FIX to XCP-ng

_danielgurgel

Is it possible to apply this fix also in XCP-ng 8?

Live migration, storage live migration, and VDI migration can fail for VMs that have no attached
VIFs. After this failure, the VM hangs in shutdown mode. (CA-327906)

https://github.com/xapi-project/xenopsd/commit/8c3756b952476ff82f9bcbb9ab11ea027bc5ccbb

stormi

If having that fix is worth the trouble of updating a pool (and xenopsd updates can cause migration failures between hosts of a pool being updated), we could.

_danielgurgel

I think it's i'm going through this problem. we are migrating from CH8 to XCP and during migrate, I have noticed failure in the process (migre stalled at 100% and does not conclude) or unexpected shutdown occurs in virtual server.

Does this bug affect migrate after a pool is 100% updated with XCP8 (with all updates applied)?

stormi

Was it stuck at Caught Xs_protocol.Enoent("directory"): cleaning up VM stat like the commit message says?

@_danielgurgel said in FIX to XCP-ng:

Does this bug affect migrate after a pool is 100% updated with XCP8 (with all updates applied)?

Which bug exactly?

_danielgurgel

@stormi Described in CA-327906

_danielgurgel

@stormi said in FIX to XCP-ng:

cleaning up VM stat

Yes, I received the error, see below:

xensource.log:Nov 27 08:20:32 SECH82 xenopsd-xc: [debug|SECH82|24 |Async.VM.pool_migrate R:8472b9c00966|xenops_server] Caught Xenops_interface.Xenopsd_error([S(Storage_backend_error);[S(SR_BACKEND_FAILURE_46);[S();S(The VDI is not available [opterr=VDI e3222f55-10ce-4d85-b6a8-a7c81f1a5a1d not detached cleanly]);S()]]]): cleaning up VM state

[10:14 SECH82 log]# cat /etc/xensource-inventory
PRIMARY_DISK='/dev/disk/by-id/scsi-36d0946606f4911002317966d118d6a4f'
DOM0_VCPUS='16'
PRODUCT_VERSION='8.0.0'
DOM0_MEM='8192'
CONTROL_DOMAIN_UUID='8320160d-3a65-4051-8d55-2e619ad4875f'
MANAGEMENT_ADDRESS_TYPE='IPv4'
COMPANY_NAME_SHORT='Open Source'
PARTITION_LAYOUT='ROOT,BACKUP,LOG,BOOT,SWAP,SR'
PRODUCT_VERSION_TEXT='8.0'
INSTALLATION_UUID='a394d22c-94a9-4e83-89c0-fd366b191216'
PRODUCT_BRAND='XCP-ng'
BRAND_CONSOLE='XCP-ng Center'
PRODUCT_VERSION_TEXT_SHORT='8.0'
MANAGEMENT_INTERFACE='xenbr2'
PRODUCT_NAME='xenenterprise'
STUNNEL_LEGACY='true'
BUILD_NUMBER='release/naples/master/45'
PLATFORM_VERSION='3.0.0'
COMPANY_PRODUCT_BRAND='XCP-ng'
PLATFORM_NAME='XCP'
BACKUP_PARTITION='/dev/disk/by-id/scsi-36d0946606f4911002317966d118d6a4f-part2'
BRAND_CONSOLE_URL='https://xcp-ng.org'
INSTALLATION_DATE='2019-11-27 01:22:15.630698'
COMPANY_NAME='Open Source'

olivierlambert

I'm not completely sure it's the same issue.
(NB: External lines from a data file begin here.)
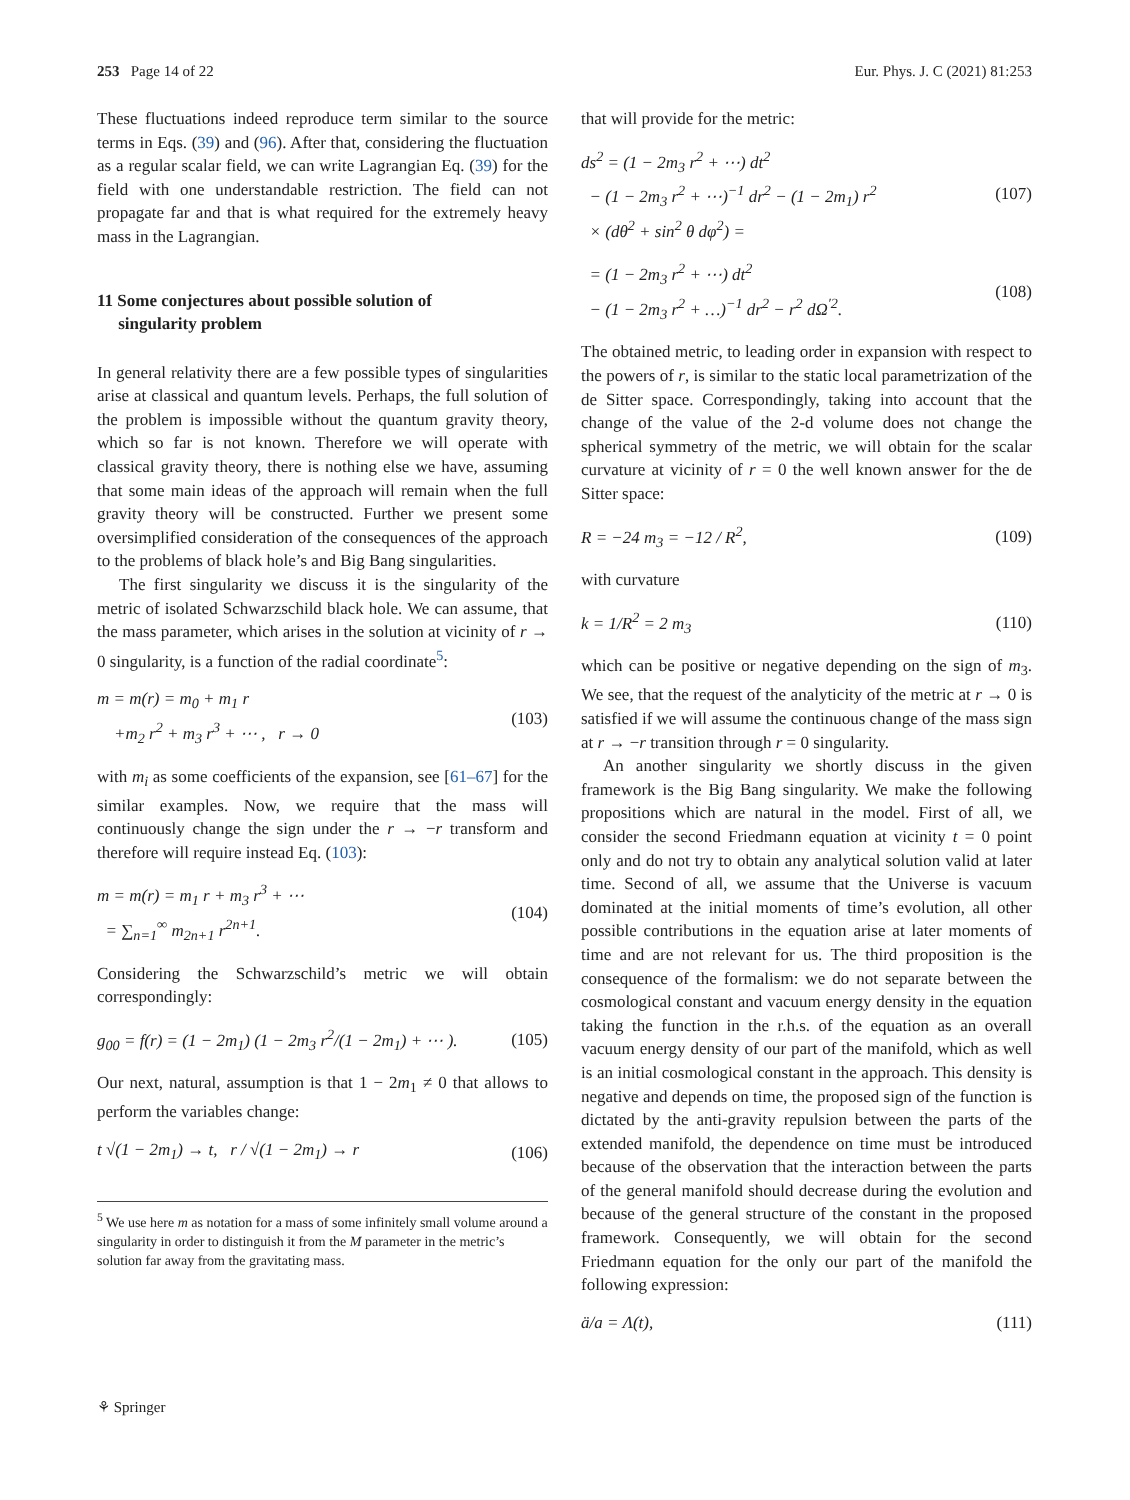253 Page 14 of 22 Eur. Phys. J. C (2021) 81:253
These fluctuations indeed reproduce term similar to the source terms in Eqs. (39) and (96). After that, considering the fluctuation as a regular scalar field, we can write Lagrangian Eq. (39) for the field with one understandable restriction. The field can not propagate far and that is what required for the extremely heavy mass in the Lagrangian.
11 Some conjectures about possible solution of
singularity problem
In general relativity there are a few possible types of singularities arise at classical and quantum levels. Perhaps, the full solution of the problem is impossible without the quantum gravity theory, which so far is not known. Therefore we will operate with classical gravity theory, there is nothing else we have, assuming that some main ideas of the approach will remain when the full gravity theory will be constructed. Further we present some oversimplified consideration of the consequences of the approach to the problems of black hole’s and Big Bang singularities.
The first singularity we discuss it is the singularity of the metric of isolated Schwarzschild black hole. We can assume, that the mass parameter, which arises in the solution at vicinity of r → 0 singularity, is a function of the radial coordinate<sup>5</sup>:
m = m(r) = m<sub>0</sub> + m<sub>1</sub> r
+m<sub>2</sub> r<sup>2</sup> + m<sub>3</sub> r<sup>3</sup> + ⋯ , r → 0 (103)
with m<sub>i</sub> as some coefficients of the expansion, see [61–67] for the similar examples. Now, we require that the mass will continuously change the sign under the r → −r transform and therefore will require instead Eq. (103):
m = m(r) = m<sub>1</sub> r + m<sub>3</sub> r<sup>3</sup> + ⋯
= ∑<sub>n=1</sub><sup>∞</sup> m<sub>2n+1</sub> r<sup>2n+1</sup>. (104)
Considering the Schwarzschild’s metric we will obtain correspondingly:
g<sub>00</sub> = f(r) = (1 − 2m<sub>1</sub>) (1 − 2m<sub>3</sub> r<sup>2</sup>/(1 − 2m<sub>1</sub>) + ⋯ ). (105)
Our next, natural, assumption is that 1 − 2m<sub>1</sub> ≠ 0 that allows to perform the variables change:
t √(1 − 2m<sub>1</sub>) → t, r / √(1 − 2m<sub>1</sub>) → r (106)
<sup>5</sup> We use here m as notation for a mass of some infinitely small volume around a singularity in order to distinguish it from the M parameter in the metric’s solution far away from the gravitating mass.
that will provide for the metric:
ds<sup>2</sup> = (1 − 2m<sub>3</sub> r<sup>2</sup> + ⋯) dt<sup>2</sup>
− (1 − 2m<sub>3</sub> r<sup>2</sup> + ⋯)<sup>−1</sup> dr<sup>2</sup> − (1 − 2m<sub>1</sub>) r<sup>2</sup>
× (dθ<sup>2</sup> + sin<sup>2</sup> θ dφ<sup>2</sup>) = (107)
= (1 − 2m<sub>3</sub> r<sup>2</sup> + ⋯) dt<sup>2</sup>
− (1 − 2m<sub>3</sub> r<sup>2</sup> + …)<sup>−1</sup> dr<sup>2</sup> − r<sup>2</sup> dΩ<sup>′2</sup>. (108)
The obtained metric, to leading order in expansion with respect to the powers of r, is similar to the static local parametrization of the de Sitter space. Correspondingly, taking into account that the change of the value of the 2-d volume does not change the spherical symmetry of the metric, we will obtain for the scalar curvature at vicinity of r = 0 the well known answer for the de Sitter space:
R = −24 m<sub>3</sub> = −12 / R<sup>2</sup>, (109)
with curvature
k = 1/R<sup>2</sup> = 2 m<sub>3</sub> (110)
which can be positive or negative depending on the sign of m<sub>3</sub>. We see, that the request of the analyticity of the metric at r → 0 is satisfied if we will assume the continuous change of the mass sign at r → −r transition through r = 0 singularity.
An another singularity we shortly discuss in the given framework is the Big Bang singularity. We make the following propositions which are natural in the model. First of all, we consider the second Friedmann equation at vicinity t = 0 point only and do not try to obtain any analytical solution valid at later time. Second of all, we assume that the Universe is vacuum dominated at the initial moments of time’s evolution, all other possible contributions in the equation arise at later moments of time and are not relevant for us. The third proposition is the consequence of the formalism: we do not separate between the cosmological constant and vacuum energy density in the equation taking the function in the r.h.s. of the equation as an overall vacuum energy density of our part of the manifold, which as well is an initial cosmological constant in the approach. This density is negative and depends on time, the proposed sign of the function is dictated by the anti-gravity repulsion between the parts of the extended manifold, the dependence on time must be introduced because of the observation that the interaction between the parts of the general manifold should decrease during the evolution and because of the general structure of the constant in the proposed framework. Consequently, we will obtain for the second Friedmann equation for the only our part of the manifold the following expression:
ä/a = Λ(t), (111)
⚘ Springer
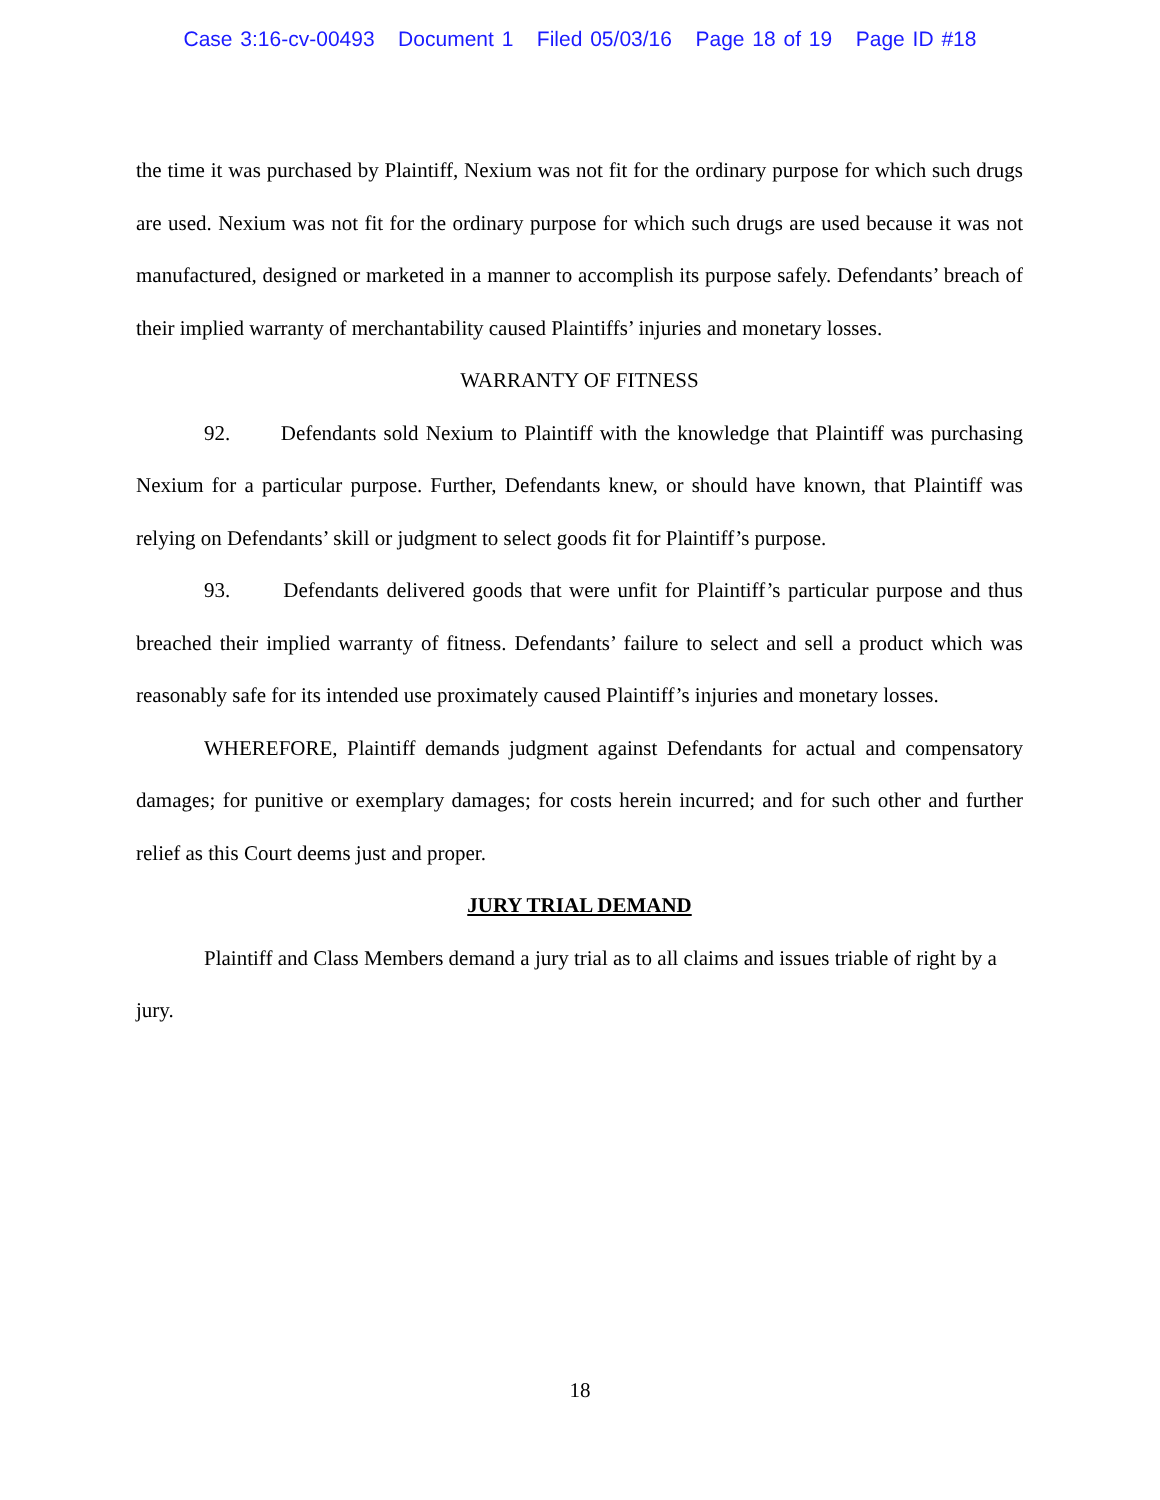Case 3:16-cv-00493 Document 1 Filed 05/03/16 Page 18 of 19 Page ID #18
the time it was purchased by Plaintiff, Nexium was not fit for the ordinary purpose for which such drugs are used. Nexium was not fit for the ordinary purpose for which such drugs are used because it was not manufactured, designed or marketed in a manner to accomplish its purpose safely. Defendants’ breach of their implied warranty of merchantability caused Plaintiffs’ injuries and monetary losses.
WARRANTY OF FITNESS
92. Defendants sold Nexium to Plaintiff with the knowledge that Plaintiff was purchasing Nexium for a particular purpose. Further, Defendants knew, or should have known, that Plaintiff was relying on Defendants’ skill or judgment to select goods fit for Plaintiff’s purpose.
93. Defendants delivered goods that were unfit for Plaintiff’s particular purpose and thus breached their implied warranty of fitness. Defendants’ failure to select and sell a product which was reasonably safe for its intended use proximately caused Plaintiff’s injuries and monetary losses.
WHEREFORE, Plaintiff demands judgment against Defendants for actual and compensatory damages; for punitive or exemplary damages; for costs herein incurred; and for such other and further relief as this Court deems just and proper.
JURY TRIAL DEMAND
Plaintiff and Class Members demand a jury trial as to all claims and issues triable of right by a jury.
18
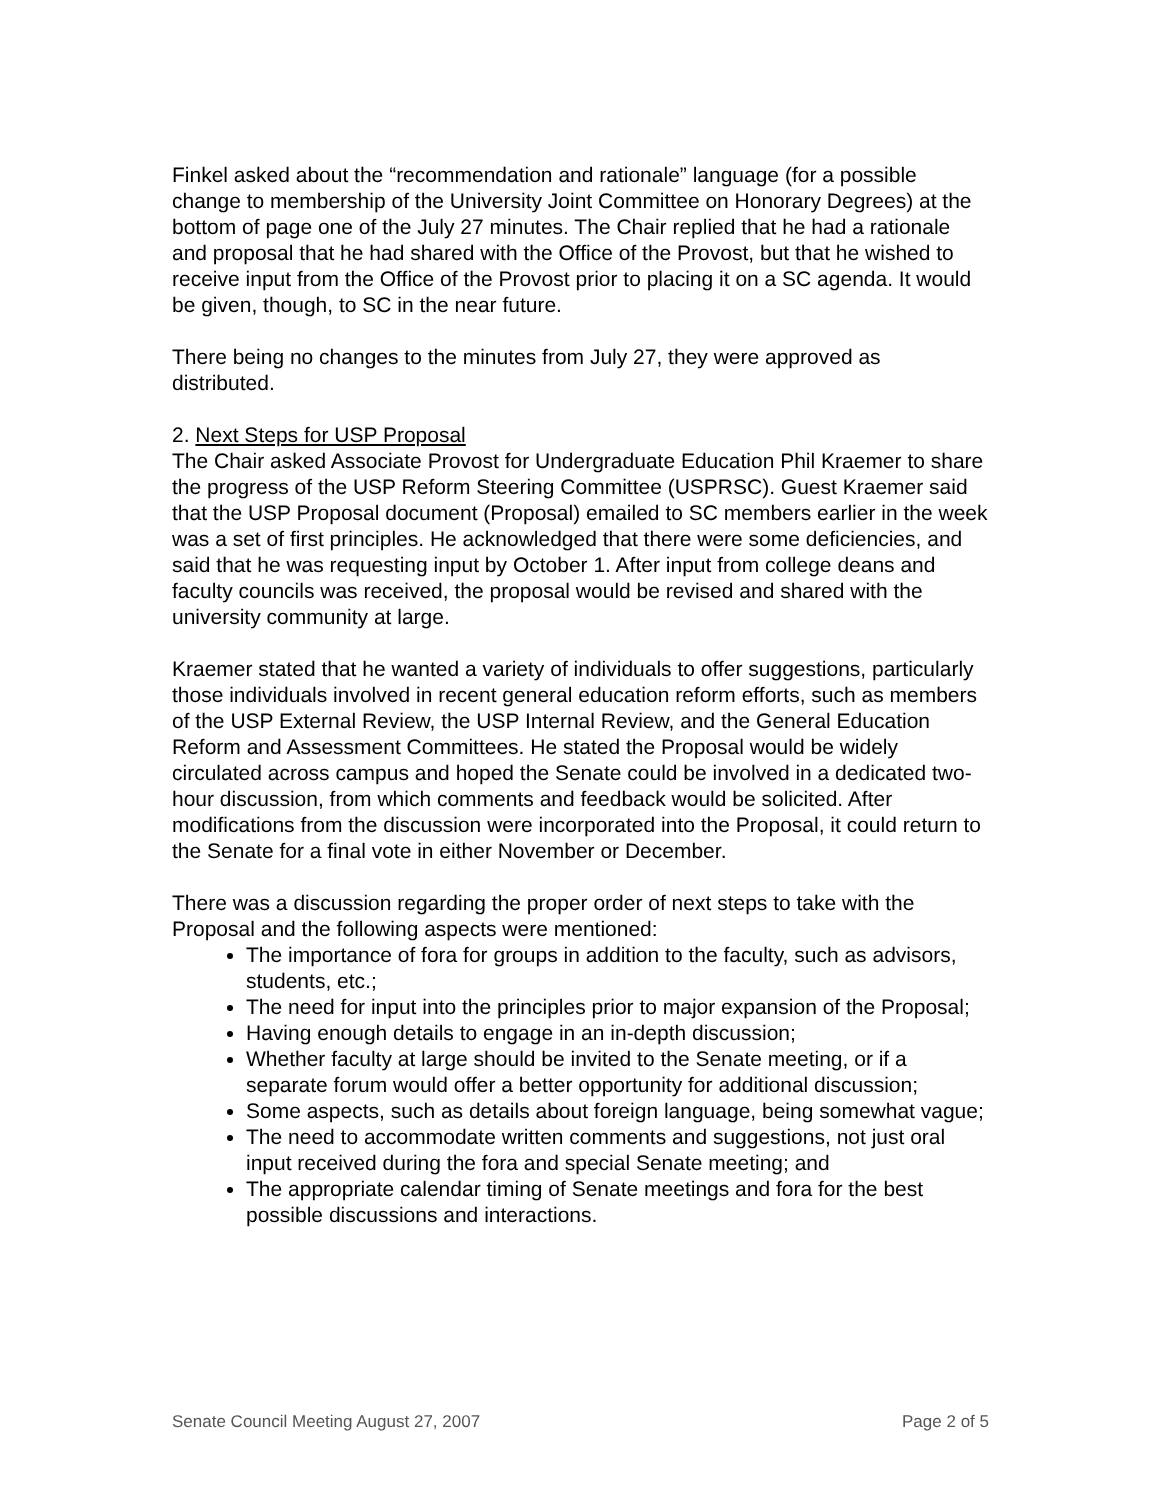Finkel asked about the “recommendation and rationale” language (for a possible change to membership of the University Joint Committee on Honorary Degrees) at the bottom of page one of the July 27 minutes. The Chair replied that he had a rationale and proposal that he had shared with the Office of the Provost, but that he wished to receive input from the Office of the Provost prior to placing it on a SC agenda. It would be given, though, to SC in the near future.
There being no changes to the minutes from July 27, they were approved as distributed.
2. Next Steps for USP Proposal
The Chair asked Associate Provost for Undergraduate Education Phil Kraemer to share the progress of the USP Reform Steering Committee (USPRSC). Guest Kraemer said that the USP Proposal document (Proposal) emailed to SC members earlier in the week was a set of first principles. He acknowledged that there were some deficiencies, and said that he was requesting input by October 1. After input from college deans and faculty councils was received, the proposal would be revised and shared with the university community at large.
Kraemer stated that he wanted a variety of individuals to offer suggestions, particularly those individuals involved in recent general education reform efforts, such as members of the USP External Review, the USP Internal Review, and the General Education Reform and Assessment Committees. He stated the Proposal would be widely circulated across campus and hoped the Senate could be involved in a dedicated two-hour discussion, from which comments and feedback would be solicited. After modifications from the discussion were incorporated into the Proposal, it could return to the Senate for a final vote in either November or December.
There was a discussion regarding the proper order of next steps to take with the Proposal and the following aspects were mentioned:
The importance of fora for groups in addition to the faculty, such as advisors, students, etc.;
The need for input into the principles prior to major expansion of the Proposal;
Having enough details to engage in an in-depth discussion;
Whether faculty at large should be invited to the Senate meeting, or if a separate forum would offer a better opportunity for additional discussion;
Some aspects, such as details about foreign language, being somewhat vague;
The need to accommodate written comments and suggestions, not just oral input received during the fora and special Senate meeting; and
The appropriate calendar timing of Senate meetings and fora for the best possible discussions and interactions.
Senate Council Meeting August 27, 2007 Page 2 of 5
Have you double check that you have ejected VM CD before doing migration?

_danielgurgel

@olivierlambert Yes, all VMs have ejected CD.

olivierlambert

Ideally, we could make a patch a see if it fixes your issue.

stormi

I've built xenopsd with that patch.

You can download the xenopsd and xenopsd-xc packages (both need to be updated) there:

I believe a toolstack restart is enough afterwards.

maxcuttins

What amazing support

_danielgurgel

@stormi After applying the new patch, migrations are no longer failing. We just tested on a new cluster with 20 servers.

Thank you so much for your help.
This patch be including as official update?

olivierlambert

We can do that yes.

stormi

Did the patch fix migrations that were failing before, for the same VMs? Else we're not sure that the issue you had previously was fixed by it.

Your error message was
Caught Xenops_interface.Xenopsd_error([S(Storage_backend_error);[S(SR_BACKEND_FAILURE_46);[S();S(The VDI is not available [opterr=VDI e3222f55-10ce-4d85-b6a8-a7c81f1a5a1d not detached cleanly]);S()]]])

In the commit message the error message that the patch fixes is:
Caught Xs_protocol.Enoent("directory")

stormi

Note: the patch only fixes migration for VMs without any network interface. Was that the case for you?

Edit: looks like this patch could be a fix for https://github.com/xcp-ng/xcp/issues/269

_danielgurgel

@stormi it seems to be the same problem.

Sorry, it may have been the "placebo effect" but after applying the update we no longer had the error when making the migrate.

I'm going to continue the tests... and with VMs without network card, as described in the link.

_danielgurgel

Before applying the patch, in a new pool (during the CH8 update process to XCP8), when moving any VM to the updated host I received the error below.

After installing the patch on the master host and restarting the toolstack on the host master and the source host, we no longer notice error, with the migrate process successfully completing.

The error condition was the failed shutdown of the VM in the live migrate process. So I think the patch made available actually solves the problem in question. (for VMs with and without network interfaces)

Nov 30 12:54:48 SECH82 xapi: [error|SECH82|946189 ||backtrace] Async.VM.pool_migrate R:29b4b31d74de failed with exception Server_error(INTERNAL_ERROR, [ xenopsd internal error: Device_common.QMP_Error(135, "{\"error\":{\"class\":\"GenericError\",\"desc\":\"Unable to open /dev/fdset/0: No such file or directory\",\"data\":{}},\"id\":\"qmp-000029-135\"}") ])
Nov 30 12:54:48 SECH82 xapi: [error|SECH82|946189 ||backtrace] Raised Server_error(INTERNAL_ERROR, [ xenopsd internal error: Device_common.QMP_Error(135, "{\"error\":{\"class\":\"GenericError\",\"desc\":\"Unable to open /dev/fdset/0: No such file or directory\",\"data\":{}},\"id\":\"qmp-000029-135\"}") ])
Nov 30 12:54:48 SECH82 xapi: [error|SECH82|946189 ||backtrace] 1/1 xapi @ SECH82 Raised at file (Thread 946189 has no backtrace table. Was with_backtraces called?, line 0
Nov 30 12:54:48 SECH82 xapi: [error|SECH82|946189 ||backtrace]